= DOCUMENT EXCERPT =
--- start ---

# Spammer



## robin416 (Sep 8, 2013)

OK, there's a sneaky kind of spam going on. They post just once, usually topic appropriate but have a signature that is a link and is in Vietnamese. Folks, don't click on that link. No clue where it might take you so just leave it alone. 

Admins might have to dig deep to stop it.

This is the sig, it's also been spotted in the body of the message: qua oc cho my, mua qua oc cho


----------



## Nm156 (May 16, 2015)

Something to do with walnuts.


----------



## robin416 (Sep 8, 2013)

Yes, it say my nuts, buy my nuts in translation.

Thing is, I spotted this in other single posts made in the past few months. It will probably take looking at the ISP and banning him.


----------



## seminole wind (Aug 22, 2015)

Yea we had problems over yonder with the Vietnamese or Chinese, we also had spam from someone advertising kitchens. Go figure.


----------



## robin416 (Sep 8, 2013)

Yep, I've seen that kitchen one before. 

Since his links were being removed from the posts he hasn't been back. Yet.


----------



## chickenmommy (Apr 30, 2013)

Holy crap there's a lot of spamming going on this morning


----------



## chickenmommy (Apr 30, 2013)

my screen shot


----------



## robin416 (Sep 8, 2013)

--- end ---

= REQUIREMENTS =
Can you pick up the forum thread about spam from the point where it stops? The material after this point is separate from the forum thread about spam.

= RECORDED INFORMATION =
--- start ---

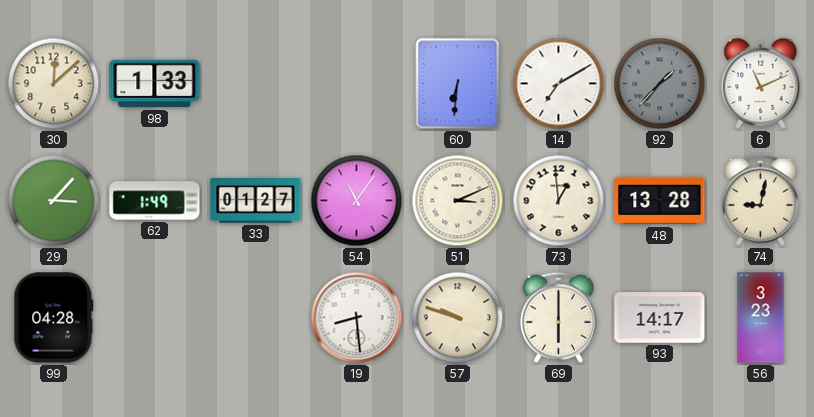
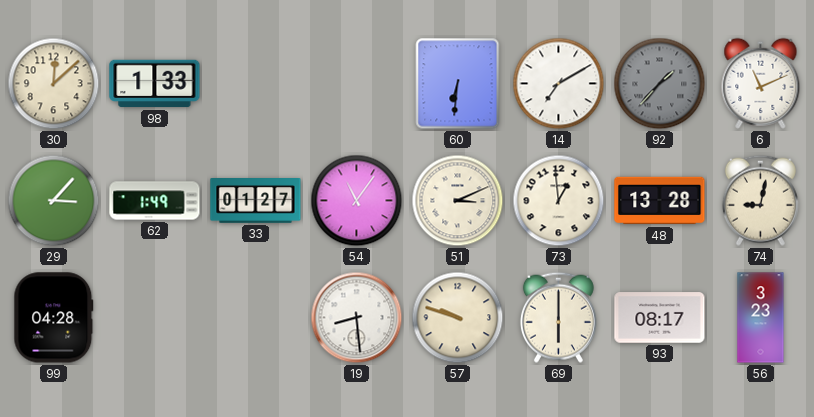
93: 14:17 -> 08:17
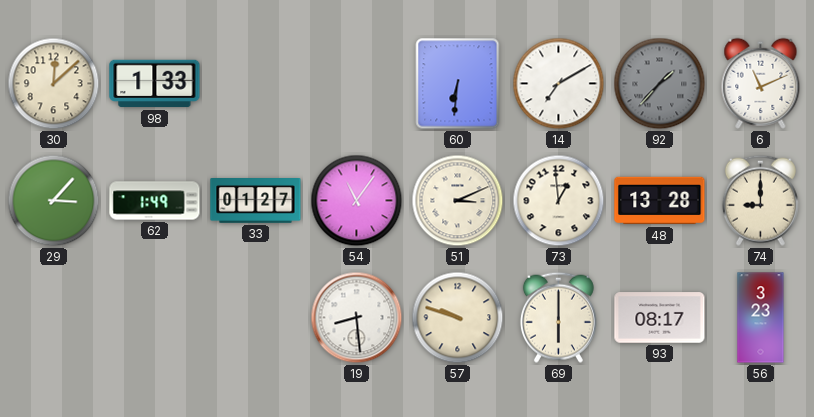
74: 9:02 -> 9:00
99: 04:28 -> none
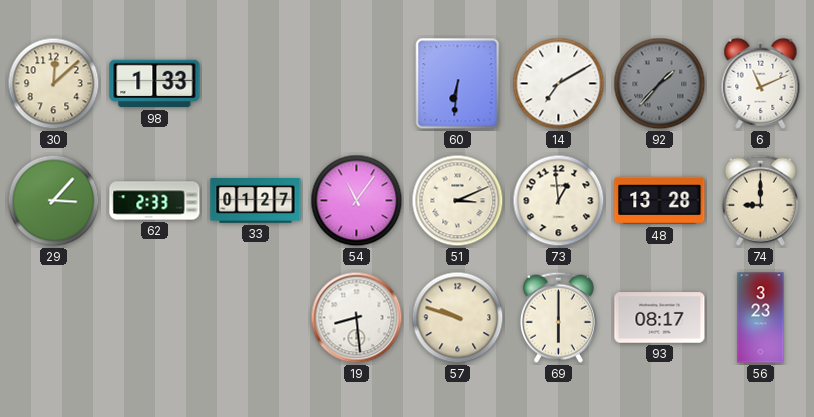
62: 1:49 -> 2:33
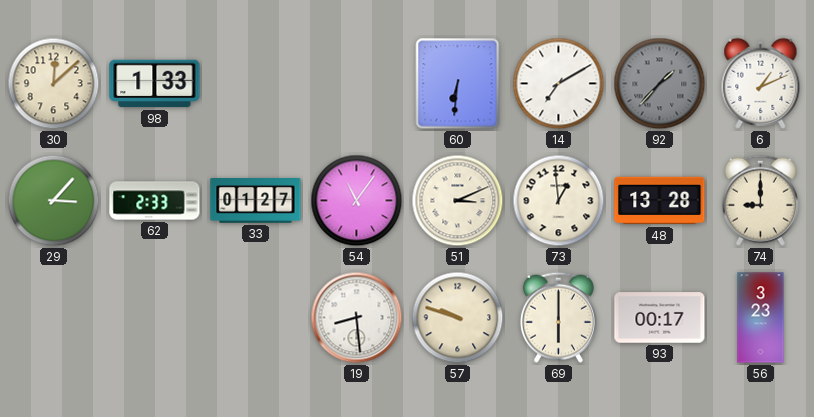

--- end ---

= OUTPUT BELOW =
Yep. I hope they're being reported every time it happens. I'm not sure who gets those notifications but reporting it might get them removed faster.


----------



## rosco47 (Jul 6, 2015)

it's the North Koreans! theyre gunning for us!!!


----------



## robin416 (Sep 8, 2013)

Most of it was either Spanish or Chinese. So the spammers are equal opportunity. Guess that might confirm your suspicions.


----------



## seminole wind (Aug 22, 2015)

Can you ban the IP?


----------



## robin416 (Sep 8, 2013)

As far as I know they can, it's just getting someone to do it. I've sent out enough PM's that I'm tired. The ball is in their court.


----------



## robin416 (Sep 8, 2013)

Update, the ISP I asked to get banned, did not. I think we're being ignored.


----------



## seminole wind (Aug 22, 2015)

Hopefully not ignored.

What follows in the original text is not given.